Image(filename="img/kfold.png")
from sklearn.model_selection import KFold
kf = KFold(n_splits=2)
kf.get_n_splits(X)
KFold(n_splits=2, shuffle=False)
for train_index, test_index in kf.split(X):
print('train:', train_index, 'test:', test_index)
Leave One Out Cross Validation (LOOCV)¶
Another variation of the cross validation method. In this type of cross-checking, the number of subsets is equal to the number of cases we have in the dataset. Then we average ALL subsets and build our model with the mean. We test the model against the last subset. As we would get a large number of training sets (equal to the number of samples), this method is computationally very expensive and should be used for small data sets.
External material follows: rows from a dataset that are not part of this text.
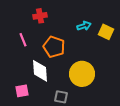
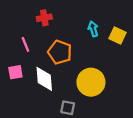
cyan arrow: (84, 26) -> (93, 29), turned -88
pink square: (22, 91) -> (15, 72), moved

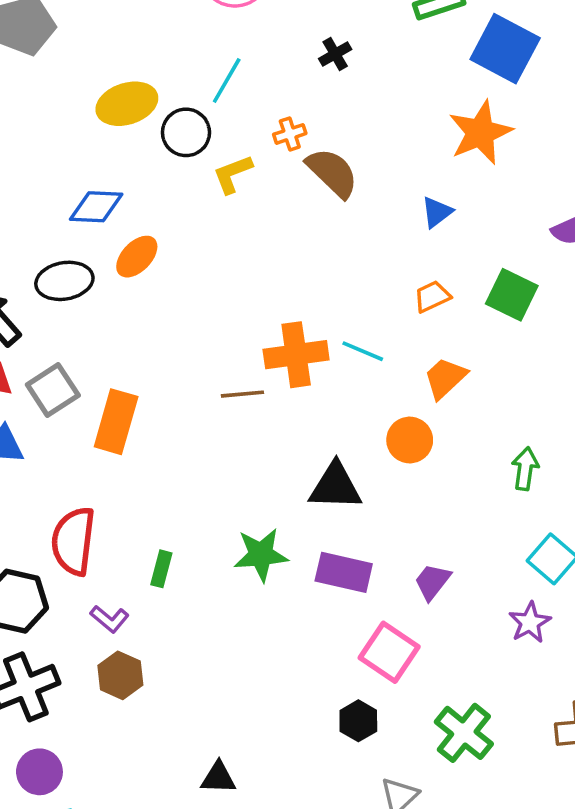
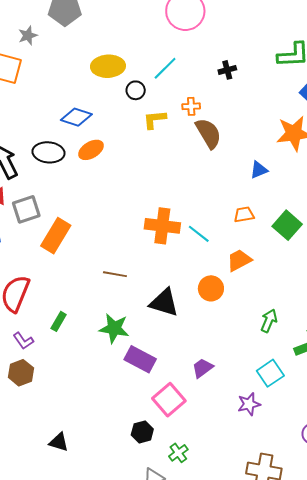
black circle: (186, 132) -> (136, 90), size x0.7
brown line: (242, 394) -> (115, 274), moved
purple rectangle: (344, 572) -> (140, 359), moved
green cross: (464, 733) -> (178, 453), moved, size x0.6

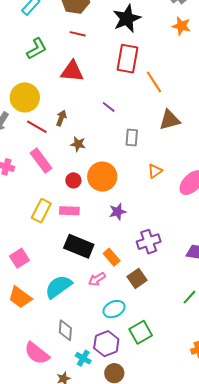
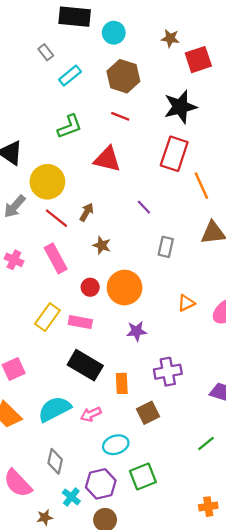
orange triangle: (155, 171) -> (186, 303), moved
orange rectangle: (112, 257) -> (122, 383), turned 30
pink arrow: (97, 279) -> (91, 414), moved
If the dataset is large, it would most likely be better to use another method such as kfold.
from sklearn.model_selection import LeaveOneOut
X = np.array([[1, 2], [3, 4]])
y = np.array([1, 2])
loo = LeaveOneOut()
loo.get_n_splits(X)
for train_index, test_index in loo.split(X):
print('train:', train_index, 'test:', test_index)
The more samples / subsets we have, we will decrease the bias error but increase the error due to variance. The computational price will also increase – the more samples, the more time it will take to compute and more memory is required. Usually k = 3 is recommended for large datasets, and LOOCV is best used for smaller datasets.